Philosophy and Religion Department Mission

Our mission is to transform students into global citizens who can critically examine life’s deepest questions from multiple perspectives, including one’s own values and those of their surrounding society, by working collaboratively and creatively with individuals from diverse backgrounds

Both philosophy and religious studies programs at Franklin College are rooted within a liberal arts tradition that pushes students to closely study their own beliefs and values, as well as appreciate the diverse perspectives of other cultures, philosophies, and religious traditions. Yet more than this, students in these programs learn about themselves and others through service learning projects, exciting internships, and study-abroad opportunities.

Majors and minors in either program include flexible schedules and self-directed learning experiences in collaboration with the department’s faculty. Both programs are frequently tailored to the interests of the students within them, because our department is committed to helping students understand themselves and the values of those around them. Many students who major in either philosophy or religion have easily double-majored in political science, history, psychology, computer science, and art, as well as minored in nonprofit leadership.
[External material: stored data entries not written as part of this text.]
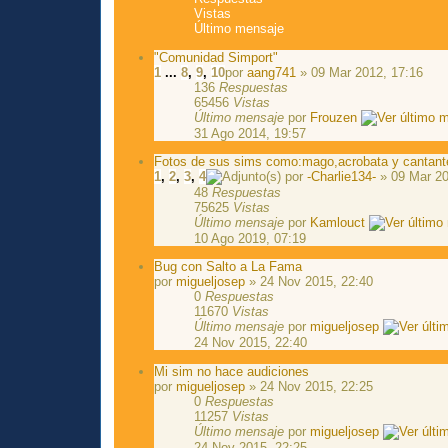
Vistas
Último mensaje
"Comunidad Simport"
1
...
8
,
9
,
10
por
aang741
» 09 Mar 2012, 17:16
136
Respuestas
65456
Vistas
Último mensaje
por
Frouzen
31 Ago 2014, 19:57
Fotos de sus sims como:mago,acrobata y cantant
1
,
2
,
3
,
4
por
-Charlie134-
» 09 Mar 20
48
Respuestas
75625
Vistas
Último mensaje
por
Kamlouct
10 Ago 2019, 07:19
Bug con Salto a La Fama
por
migueljosep
» 24 Nov 2015, 22:40
0
Respuestas
11670
Vistas
Último mensaje
por
migueljosep
24 Nov 2015, 22:40
Mi sim no hace audiciones
por
migueljosep
» 24 Nov 2015, 22:25
0
Respuestas
11257
Vistas
Último mensaje
por
migueljosep
24 Nov 2015, 22:25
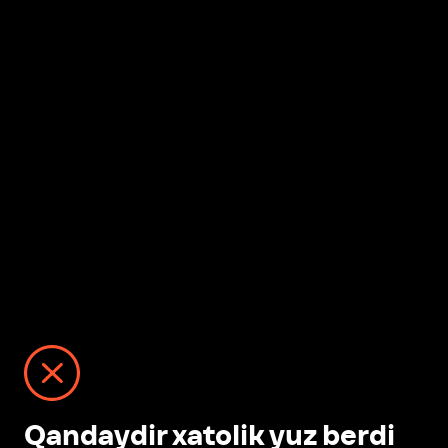
Qandaydir xatolik yuz berdi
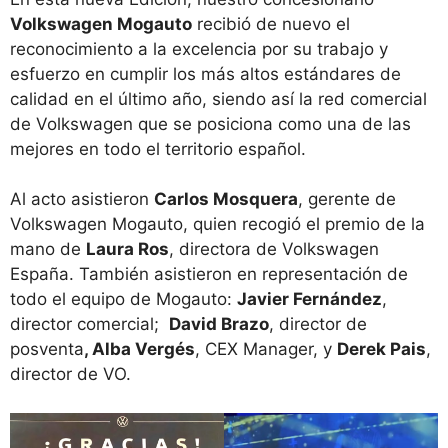
Volkswagen Mogauto
recibió de nuevo el
reconocimiento a la excelencia por su trabajo y
esfuerzo en cumplir los más altos estándares de
calidad en el último año, siendo así la red comercial
de Volkswagen que se posiciona como una de las
mejores en todo el territorio español.
Al acto asistieron
Carlos Mosquera
, gerente de
Volkswagen Mogauto, quien recogió el premio de la
mano de
Laura Ros
, directora de Volkswagen
España. También asistieron en representación de
todo el equipo de Mogauto:
Javier Fernández
,
director comercial;
David Brazo
, director de
posventa
, Alba Vergés
, CEX Manager, y
Derek Pais
,
director de VO.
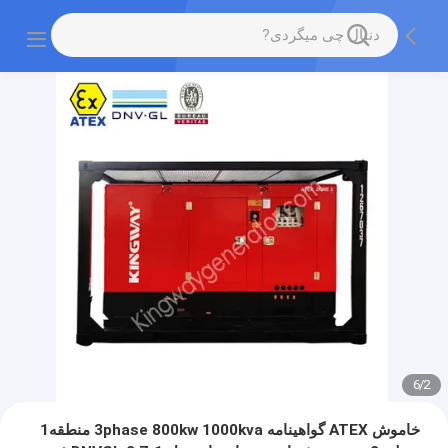
6
/
2
خاموش ATEX گواهینامه 3phase 800kw 1000kva منطقه1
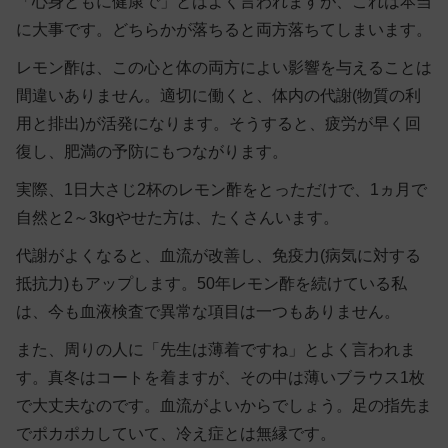
「心身ともに健康で」とはよく言われますが、これは本当
に大事です。どちらかが落ちると両方落ちてしまいます。
レモン酢は、この心と体の両方によい影響を与えることは
間違いありません。適切に働くと、体内の代謝(物質の利
用と排出)が活発になります。そうすると、疲労が早く回
復し、肥満の予防にもつながります。
実際、1日大さじ2杯のレモン酢をとっただけで、1ヵ月で
自然と2～3kgやせた方は、たくさんいます。
代謝がよくなると、血流が改善し、免疫力(病気に対する
抵抗力)もアップします。50年レモン酢を続けている私
は、今も血液検査で異常な項目は一つもありません。
また、周りの人に「先生は薄着ですね」とよく言われま
す。真冬はコートを着ますが、その中は薄いブラウス1枚
で大丈夫なのです。血流がよいからでしょう。足の指先ま
でポカポカしていて、冷え症とは無縁です。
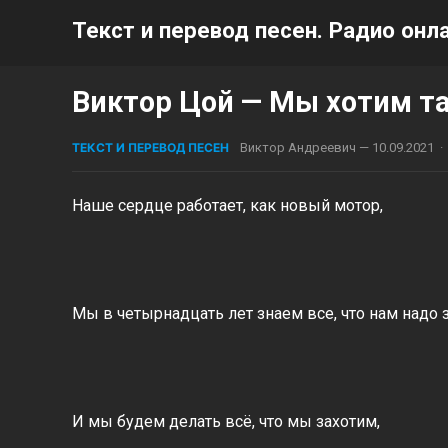
Текст и перевод песен. Радио онла
Виктор Цой — Мы хотим та
ТЕКСТ И ПЕРЕВОД ПЕСЕН
Виктор Андреевич
—
10.09.2021
·
Наше сердце работает, как новый мотор,
Мы в четырнадцать лет знаем все, что нам надо з
И мы будем делать всё, что мы захотим,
Many of our graduates have gone on to pursue careers in law, the nonprofit sector, business, counseling, religious life, public education, and higher education.

Student Learning Outcomes

  • Graduates will be able to consider competing perspectives on controversial social issues using figures and theories within their academic discipline. (philosophy or religious studies)
  • Graduates will be able to collaborate with others from diverse backgrounds to propose ways of addressing complex social issues.
  • Graduates will be able to clearly articulate how norms of power and value are realized in themselves and in society.
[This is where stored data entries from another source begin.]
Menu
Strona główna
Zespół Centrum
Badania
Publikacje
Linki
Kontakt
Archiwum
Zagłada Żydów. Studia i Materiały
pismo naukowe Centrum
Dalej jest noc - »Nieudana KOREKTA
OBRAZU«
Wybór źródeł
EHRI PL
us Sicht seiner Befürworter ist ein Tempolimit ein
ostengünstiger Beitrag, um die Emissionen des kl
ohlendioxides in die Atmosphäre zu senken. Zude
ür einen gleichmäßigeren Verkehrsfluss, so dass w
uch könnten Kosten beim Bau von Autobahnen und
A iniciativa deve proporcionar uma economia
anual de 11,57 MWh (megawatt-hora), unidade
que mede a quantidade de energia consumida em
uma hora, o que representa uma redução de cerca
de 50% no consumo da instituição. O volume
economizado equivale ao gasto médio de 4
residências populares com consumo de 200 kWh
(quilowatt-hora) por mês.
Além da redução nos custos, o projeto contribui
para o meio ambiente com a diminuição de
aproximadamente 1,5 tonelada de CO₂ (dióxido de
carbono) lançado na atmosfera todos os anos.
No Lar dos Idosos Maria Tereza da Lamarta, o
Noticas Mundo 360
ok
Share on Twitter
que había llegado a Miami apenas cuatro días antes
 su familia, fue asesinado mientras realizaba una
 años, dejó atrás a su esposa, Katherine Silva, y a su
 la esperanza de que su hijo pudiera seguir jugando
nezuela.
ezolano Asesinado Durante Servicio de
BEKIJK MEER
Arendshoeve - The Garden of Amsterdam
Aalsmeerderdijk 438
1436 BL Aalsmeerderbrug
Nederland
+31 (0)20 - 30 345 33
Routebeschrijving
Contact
Philosophy and Religion and the Franklin College Family

Students are usually surprised to find that the courses offered by professors in the philosophy and religion department frequently apply course content to current social issues and cultural discussions from a variety of different academic disciplines. That’s because the philosophy and religion department at Franklin College uses the liberal arts to enhance the content of our classes, projects, and service-learning opportunities. Whether our department is discussing how closely psychology and Buddhist meditation are aligned, the ways in which moral arguments about climate change can be supported by scientific research, or how biblical and quranic traditions of hospitality can be found today in war-torn Syria, our department claims that every area of study can be understood better by exploring the religious and philosophical ideas and questions that surround them. Students leave our programs with more wisdom about how to live in an ever-changing world.